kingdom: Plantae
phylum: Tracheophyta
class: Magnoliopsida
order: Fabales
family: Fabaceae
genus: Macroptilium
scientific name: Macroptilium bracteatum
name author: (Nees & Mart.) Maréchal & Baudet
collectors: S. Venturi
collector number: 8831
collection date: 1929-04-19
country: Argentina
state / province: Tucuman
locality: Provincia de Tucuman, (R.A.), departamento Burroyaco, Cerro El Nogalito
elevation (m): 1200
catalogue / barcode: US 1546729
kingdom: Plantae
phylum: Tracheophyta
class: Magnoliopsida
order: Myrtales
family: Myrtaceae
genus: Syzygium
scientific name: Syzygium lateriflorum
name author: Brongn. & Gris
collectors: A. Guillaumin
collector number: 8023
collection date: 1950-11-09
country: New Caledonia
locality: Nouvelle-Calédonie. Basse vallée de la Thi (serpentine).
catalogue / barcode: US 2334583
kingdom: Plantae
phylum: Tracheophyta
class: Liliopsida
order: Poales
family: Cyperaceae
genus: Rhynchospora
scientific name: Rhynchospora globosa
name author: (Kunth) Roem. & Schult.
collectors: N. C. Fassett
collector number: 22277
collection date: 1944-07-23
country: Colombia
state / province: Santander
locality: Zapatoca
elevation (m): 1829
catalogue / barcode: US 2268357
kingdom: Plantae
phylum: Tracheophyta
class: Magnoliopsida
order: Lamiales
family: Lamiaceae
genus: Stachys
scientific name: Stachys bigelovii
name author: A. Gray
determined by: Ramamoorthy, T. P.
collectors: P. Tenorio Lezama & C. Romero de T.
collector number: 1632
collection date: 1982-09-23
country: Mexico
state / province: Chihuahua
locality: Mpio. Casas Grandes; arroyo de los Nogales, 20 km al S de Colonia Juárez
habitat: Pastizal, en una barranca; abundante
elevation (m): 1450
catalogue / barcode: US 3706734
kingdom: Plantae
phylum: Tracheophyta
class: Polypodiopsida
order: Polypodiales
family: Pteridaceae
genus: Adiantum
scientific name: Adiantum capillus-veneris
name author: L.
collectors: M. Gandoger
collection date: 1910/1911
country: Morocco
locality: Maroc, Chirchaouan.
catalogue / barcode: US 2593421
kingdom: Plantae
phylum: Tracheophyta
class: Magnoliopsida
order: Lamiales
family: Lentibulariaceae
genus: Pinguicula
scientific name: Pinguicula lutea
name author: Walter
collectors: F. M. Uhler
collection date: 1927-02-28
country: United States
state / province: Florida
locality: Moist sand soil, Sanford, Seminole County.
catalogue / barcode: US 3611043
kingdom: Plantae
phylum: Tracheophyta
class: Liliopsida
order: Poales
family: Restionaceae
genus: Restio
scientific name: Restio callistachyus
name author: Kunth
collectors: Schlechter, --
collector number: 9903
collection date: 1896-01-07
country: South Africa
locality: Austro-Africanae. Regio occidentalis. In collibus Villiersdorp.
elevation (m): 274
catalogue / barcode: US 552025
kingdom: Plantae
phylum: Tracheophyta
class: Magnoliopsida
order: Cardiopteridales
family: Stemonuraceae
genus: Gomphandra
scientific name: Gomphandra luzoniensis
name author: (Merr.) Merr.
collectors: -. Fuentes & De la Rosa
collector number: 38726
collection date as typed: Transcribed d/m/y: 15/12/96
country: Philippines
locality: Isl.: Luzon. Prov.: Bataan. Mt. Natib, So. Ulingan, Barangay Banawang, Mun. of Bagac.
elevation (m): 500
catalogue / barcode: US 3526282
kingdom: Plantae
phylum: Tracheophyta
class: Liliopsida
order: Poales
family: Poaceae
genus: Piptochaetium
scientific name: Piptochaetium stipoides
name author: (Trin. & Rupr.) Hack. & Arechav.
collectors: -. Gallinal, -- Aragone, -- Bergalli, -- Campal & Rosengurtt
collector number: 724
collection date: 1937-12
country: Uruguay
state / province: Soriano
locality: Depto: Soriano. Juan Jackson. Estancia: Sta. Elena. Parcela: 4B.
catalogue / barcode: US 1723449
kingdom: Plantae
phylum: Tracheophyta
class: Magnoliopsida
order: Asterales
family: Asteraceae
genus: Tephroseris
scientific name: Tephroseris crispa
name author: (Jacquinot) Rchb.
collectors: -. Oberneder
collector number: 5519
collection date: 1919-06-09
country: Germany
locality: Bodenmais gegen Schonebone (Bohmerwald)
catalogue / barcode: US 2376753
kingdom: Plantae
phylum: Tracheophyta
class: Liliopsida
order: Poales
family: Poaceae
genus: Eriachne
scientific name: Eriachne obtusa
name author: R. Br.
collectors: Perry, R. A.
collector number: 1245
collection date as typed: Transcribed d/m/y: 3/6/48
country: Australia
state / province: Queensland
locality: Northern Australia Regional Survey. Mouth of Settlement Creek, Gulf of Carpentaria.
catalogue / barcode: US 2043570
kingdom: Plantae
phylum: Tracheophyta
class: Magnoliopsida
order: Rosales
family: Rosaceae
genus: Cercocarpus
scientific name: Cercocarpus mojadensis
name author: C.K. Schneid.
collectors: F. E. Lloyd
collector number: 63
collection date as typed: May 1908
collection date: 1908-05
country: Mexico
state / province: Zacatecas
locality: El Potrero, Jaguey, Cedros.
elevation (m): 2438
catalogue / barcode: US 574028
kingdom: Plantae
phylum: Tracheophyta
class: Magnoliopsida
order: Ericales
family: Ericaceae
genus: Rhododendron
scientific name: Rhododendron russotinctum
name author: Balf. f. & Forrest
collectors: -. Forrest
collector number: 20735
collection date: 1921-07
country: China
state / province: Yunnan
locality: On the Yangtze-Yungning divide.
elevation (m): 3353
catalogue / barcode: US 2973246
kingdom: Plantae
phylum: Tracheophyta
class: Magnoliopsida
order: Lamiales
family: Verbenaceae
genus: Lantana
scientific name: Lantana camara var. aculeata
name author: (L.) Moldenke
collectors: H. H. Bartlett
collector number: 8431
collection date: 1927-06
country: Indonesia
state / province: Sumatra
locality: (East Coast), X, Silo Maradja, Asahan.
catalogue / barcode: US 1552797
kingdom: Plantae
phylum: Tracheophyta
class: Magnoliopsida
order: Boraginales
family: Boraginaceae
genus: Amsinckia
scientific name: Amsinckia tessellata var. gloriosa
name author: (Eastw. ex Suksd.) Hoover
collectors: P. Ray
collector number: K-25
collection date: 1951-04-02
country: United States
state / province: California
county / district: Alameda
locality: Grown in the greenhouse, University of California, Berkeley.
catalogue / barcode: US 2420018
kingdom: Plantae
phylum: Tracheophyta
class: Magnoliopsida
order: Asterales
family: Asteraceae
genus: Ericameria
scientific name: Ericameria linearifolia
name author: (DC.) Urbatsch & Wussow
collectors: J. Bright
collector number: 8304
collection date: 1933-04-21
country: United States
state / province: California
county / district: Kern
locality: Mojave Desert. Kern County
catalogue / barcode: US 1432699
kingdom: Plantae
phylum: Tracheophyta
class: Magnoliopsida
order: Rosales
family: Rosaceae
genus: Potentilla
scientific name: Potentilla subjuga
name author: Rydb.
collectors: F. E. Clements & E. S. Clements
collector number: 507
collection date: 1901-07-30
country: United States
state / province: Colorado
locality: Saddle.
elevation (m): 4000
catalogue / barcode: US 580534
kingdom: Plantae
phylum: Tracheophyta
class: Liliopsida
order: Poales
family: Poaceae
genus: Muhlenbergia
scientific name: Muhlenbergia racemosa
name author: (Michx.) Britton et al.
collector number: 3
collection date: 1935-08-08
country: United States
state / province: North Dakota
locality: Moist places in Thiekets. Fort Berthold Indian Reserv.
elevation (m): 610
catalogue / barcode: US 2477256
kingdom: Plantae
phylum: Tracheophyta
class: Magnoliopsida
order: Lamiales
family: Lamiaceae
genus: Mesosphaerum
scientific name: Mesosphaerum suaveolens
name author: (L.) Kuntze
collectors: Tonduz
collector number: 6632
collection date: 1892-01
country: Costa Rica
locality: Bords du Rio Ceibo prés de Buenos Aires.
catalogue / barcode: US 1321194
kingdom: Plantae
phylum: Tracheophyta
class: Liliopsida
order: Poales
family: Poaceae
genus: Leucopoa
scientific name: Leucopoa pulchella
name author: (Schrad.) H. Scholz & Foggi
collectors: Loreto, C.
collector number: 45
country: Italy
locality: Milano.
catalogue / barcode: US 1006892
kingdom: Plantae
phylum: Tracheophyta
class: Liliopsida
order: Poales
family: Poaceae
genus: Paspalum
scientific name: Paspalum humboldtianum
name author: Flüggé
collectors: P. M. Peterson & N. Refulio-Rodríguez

※

## [GIVEN PROBLEM]
Rewrite the records from the line containing "catalogue / barcode: US 1006892" through the end of the records, replacing "collectors" with "collected by" and leaving all else unchanged.

## [TASK RESULT]
catalogue / barcode: US 1006892
kingdom: Plantae
phylum: Tracheophyta
class: Liliopsida
order: Poales
family: Poaceae
genus: Paspalum
scientific name: Paspalum humboldtianum
name author: Flüggé
collected by: P. M. Peterson & N. Refulio-Rodríguez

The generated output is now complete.